We were full and defrosted when we got back to the cemetery’s low side. I parked halfway up the lane, bisecting the long thin strip of grassy plots, some curbed but others in the open. We walked Sacha first along the little road and back and then started hunting again.

James Holloway Branyan, RIP
DSCN8448

After we covered almost every square foot, damp and chilled to the bone, I yelled at Dahna, “That’s Enough! Let’s go home!” I was very close to the truck when I walked up on Doug’s grave. There were the others too of his parents and grandparents. The last time I saw him was when we were about 30 at my grandfather’s funeral. He was vice president of the local bank and a lot fatter than the skinny kid I remembered. If he was happy, it didn’t show and it didn’t last.

Some time after that, Doug embezzled money from the bank to cover his losses to some shady characters he got mixed up with in a bad buy of an auto dealership. He had oversold shares to too many investors in something like Mel Brooks, “The Producers.” He got caught but it wasn’t funny like the movie. With the law closing in and his reputation shot, he took his own life. He was 42. At least that’s the pieced-together story I got that day and back over the years from my family.

As Dahna walked up, she spotted my family’s marker beside that of the Pannells.
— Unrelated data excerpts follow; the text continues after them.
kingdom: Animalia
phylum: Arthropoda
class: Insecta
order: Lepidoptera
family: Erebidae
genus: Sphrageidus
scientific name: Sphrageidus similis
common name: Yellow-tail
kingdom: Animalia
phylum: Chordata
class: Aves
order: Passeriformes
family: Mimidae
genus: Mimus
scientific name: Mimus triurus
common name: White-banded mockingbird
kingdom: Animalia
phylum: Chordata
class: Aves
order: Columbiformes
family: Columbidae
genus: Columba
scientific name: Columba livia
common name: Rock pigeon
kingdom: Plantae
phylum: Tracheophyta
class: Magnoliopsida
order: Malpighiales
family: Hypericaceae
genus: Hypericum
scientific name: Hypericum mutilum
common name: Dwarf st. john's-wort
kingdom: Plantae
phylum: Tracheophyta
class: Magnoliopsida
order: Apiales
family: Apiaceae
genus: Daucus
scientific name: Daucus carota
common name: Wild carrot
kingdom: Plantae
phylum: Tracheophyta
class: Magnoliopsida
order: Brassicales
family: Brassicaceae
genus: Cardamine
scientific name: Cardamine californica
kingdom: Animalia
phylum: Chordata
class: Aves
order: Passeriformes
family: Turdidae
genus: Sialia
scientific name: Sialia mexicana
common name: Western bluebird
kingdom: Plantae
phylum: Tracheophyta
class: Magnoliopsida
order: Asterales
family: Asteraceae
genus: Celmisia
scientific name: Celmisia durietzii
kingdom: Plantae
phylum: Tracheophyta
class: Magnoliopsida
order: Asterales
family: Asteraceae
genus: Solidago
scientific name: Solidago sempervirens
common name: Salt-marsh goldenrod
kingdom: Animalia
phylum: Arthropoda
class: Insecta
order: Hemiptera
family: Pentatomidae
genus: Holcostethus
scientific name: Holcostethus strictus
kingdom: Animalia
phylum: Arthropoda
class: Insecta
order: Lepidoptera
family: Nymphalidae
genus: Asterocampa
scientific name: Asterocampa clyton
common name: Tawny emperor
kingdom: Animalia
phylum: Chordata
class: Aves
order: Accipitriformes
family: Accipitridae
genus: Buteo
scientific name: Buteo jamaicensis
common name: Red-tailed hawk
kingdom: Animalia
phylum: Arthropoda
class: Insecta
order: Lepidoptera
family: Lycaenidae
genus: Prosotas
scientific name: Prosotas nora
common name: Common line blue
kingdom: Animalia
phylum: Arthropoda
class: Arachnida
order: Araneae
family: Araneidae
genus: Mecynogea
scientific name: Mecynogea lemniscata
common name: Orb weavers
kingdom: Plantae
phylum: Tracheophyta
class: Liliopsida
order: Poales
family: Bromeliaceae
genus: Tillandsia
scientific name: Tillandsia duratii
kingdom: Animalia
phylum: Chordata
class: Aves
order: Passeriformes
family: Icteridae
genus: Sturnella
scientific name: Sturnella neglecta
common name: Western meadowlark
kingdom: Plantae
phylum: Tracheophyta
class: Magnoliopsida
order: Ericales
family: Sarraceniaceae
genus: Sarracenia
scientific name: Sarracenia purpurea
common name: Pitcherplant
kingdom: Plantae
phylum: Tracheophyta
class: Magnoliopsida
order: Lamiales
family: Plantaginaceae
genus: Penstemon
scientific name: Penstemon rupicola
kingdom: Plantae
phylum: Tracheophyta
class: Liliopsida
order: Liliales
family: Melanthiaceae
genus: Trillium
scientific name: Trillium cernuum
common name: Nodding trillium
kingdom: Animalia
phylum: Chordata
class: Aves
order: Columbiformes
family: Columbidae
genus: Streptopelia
We looked at every practically grave in that whole cemetery and finally found it in the last place left—right next to the truck! It’s fitting that the two families are buried together because they were all close friends.

My father was a young reporter for one of our town’s big dailies, The Houston Post. He was their fair haired boy, hired on due to the quality of his earlier reporting of the Texas City disaster for the Beaumont paper. He was given the plum assignment of traveling to Indonesia with a group of other journalists from around the country to interview a number of Dutch vs. Indonesian officials, including President Sukarno. The issue was Sukarno’s push for independence, the Dutch pushing back and their their effort to seek American support for their side through favorable reporting.

The Dutch lost their colony and my father and his colleagues lost their lives returning home when the charter KLM Constellation crashed on approach to Bombay’s (Mumbai) airport in bad weather. “Lousy Irish Luck…” the big Post headline said. It was July 12, 1949, and my father was 31.

His short life was certainly more interesting than most, including mine, and I’ve often thought of doing the research necessary to write about it with some justice. But it’s a big subject and, like Dylan said, the hour’s getting late. His Indonesian story is one of the long links in our chain of postwar successes and failures that encompassed Soviet and Sino containment policy including, in this particular case, its notorious Domino Theory and my own subsequent experience in Vietnam.

Another noted writer from New Albany, MS
DSCN8454

We were still a long way from Comanche and had to stop two more times to keep from killing ourselves. Those stops were brief and unremarkable. On the morning of our last day, we got the trailer hooked up after breakfast and had a good light check. Dahna walked back up and got in the cab.

“Home James,” she said with a little brush of her hand.